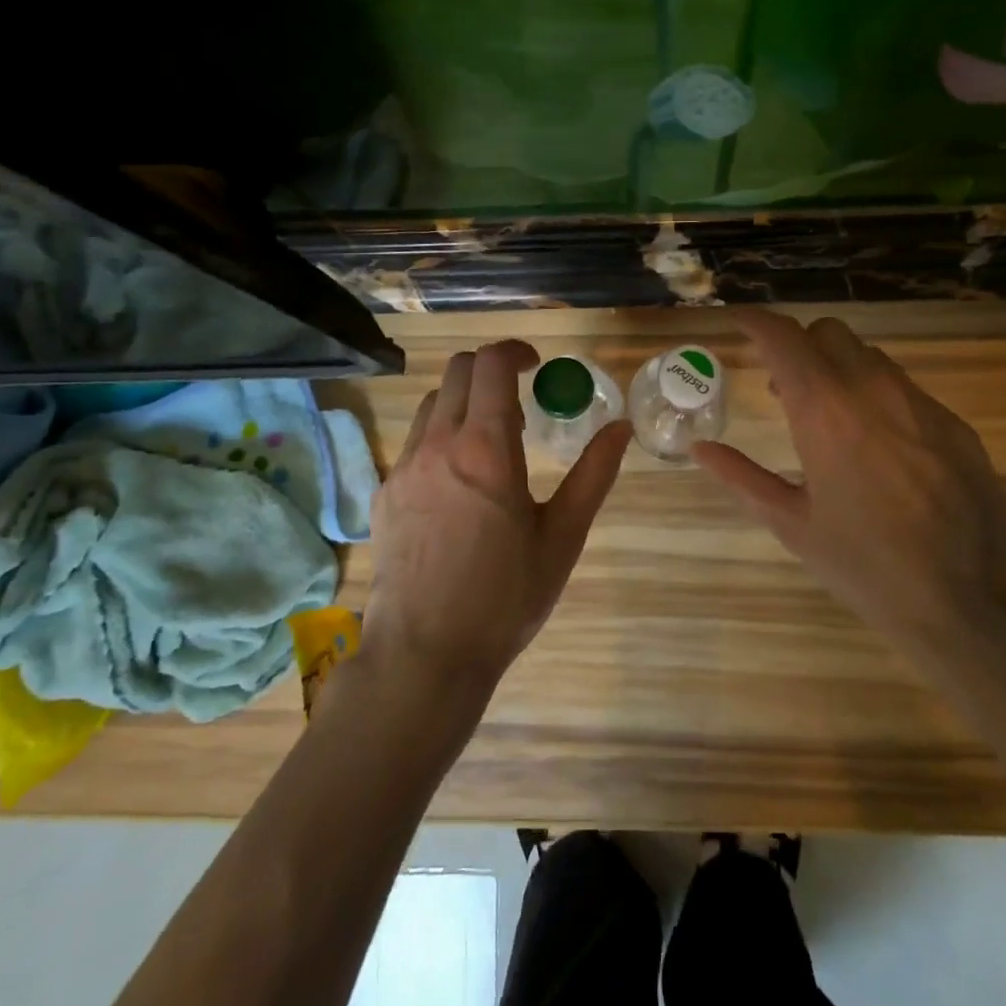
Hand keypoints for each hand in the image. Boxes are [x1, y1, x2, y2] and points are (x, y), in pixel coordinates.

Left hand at [364, 340, 629, 696]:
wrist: (425, 653)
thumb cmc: (505, 598)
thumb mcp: (562, 537)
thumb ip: (593, 475)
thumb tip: (620, 428)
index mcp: (486, 449)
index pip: (491, 365)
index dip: (515, 351)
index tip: (536, 365)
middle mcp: (438, 444)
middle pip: (457, 371)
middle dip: (490, 369)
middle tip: (519, 402)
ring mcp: (404, 467)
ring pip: (432, 404)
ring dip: (464, 402)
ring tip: (490, 442)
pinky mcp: (385, 492)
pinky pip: (414, 441)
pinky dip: (440, 436)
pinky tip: (458, 483)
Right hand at [691, 311, 1005, 651]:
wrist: (973, 599)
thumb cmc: (866, 565)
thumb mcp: (792, 524)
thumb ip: (741, 477)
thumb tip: (700, 448)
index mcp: (824, 411)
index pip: (784, 338)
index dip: (756, 321)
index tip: (739, 322)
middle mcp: (872, 391)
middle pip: (828, 333)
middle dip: (798, 344)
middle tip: (781, 384)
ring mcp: (919, 403)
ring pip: (869, 355)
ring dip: (837, 367)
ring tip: (827, 415)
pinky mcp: (953, 423)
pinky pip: (903, 387)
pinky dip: (875, 394)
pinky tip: (876, 445)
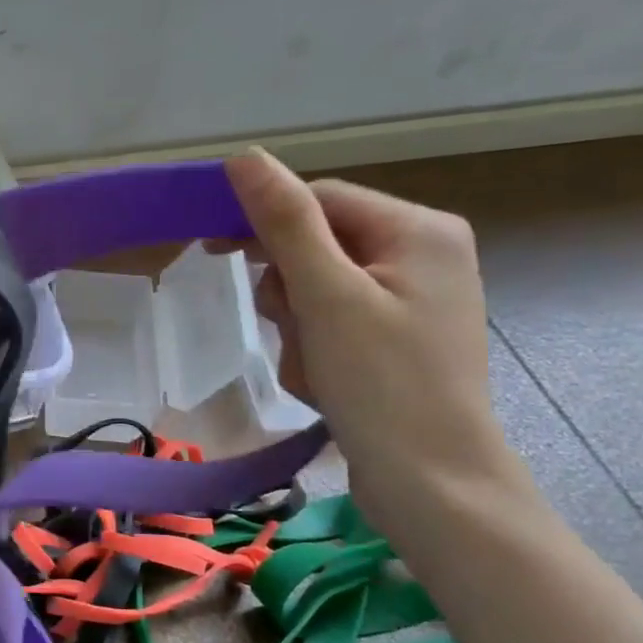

[PROBLEM TO WORK ON] Lines with "ring": find them in the data and copy each one.

[OUTPUT]
ring mcp: (404, 467)
ring pip: (432, 404)
ring dip: (464, 402)
ring tip: (490, 442)
ring mcp: (919, 403)
ring pip: (869, 355)
ring dip: (837, 367)
ring tip: (827, 415)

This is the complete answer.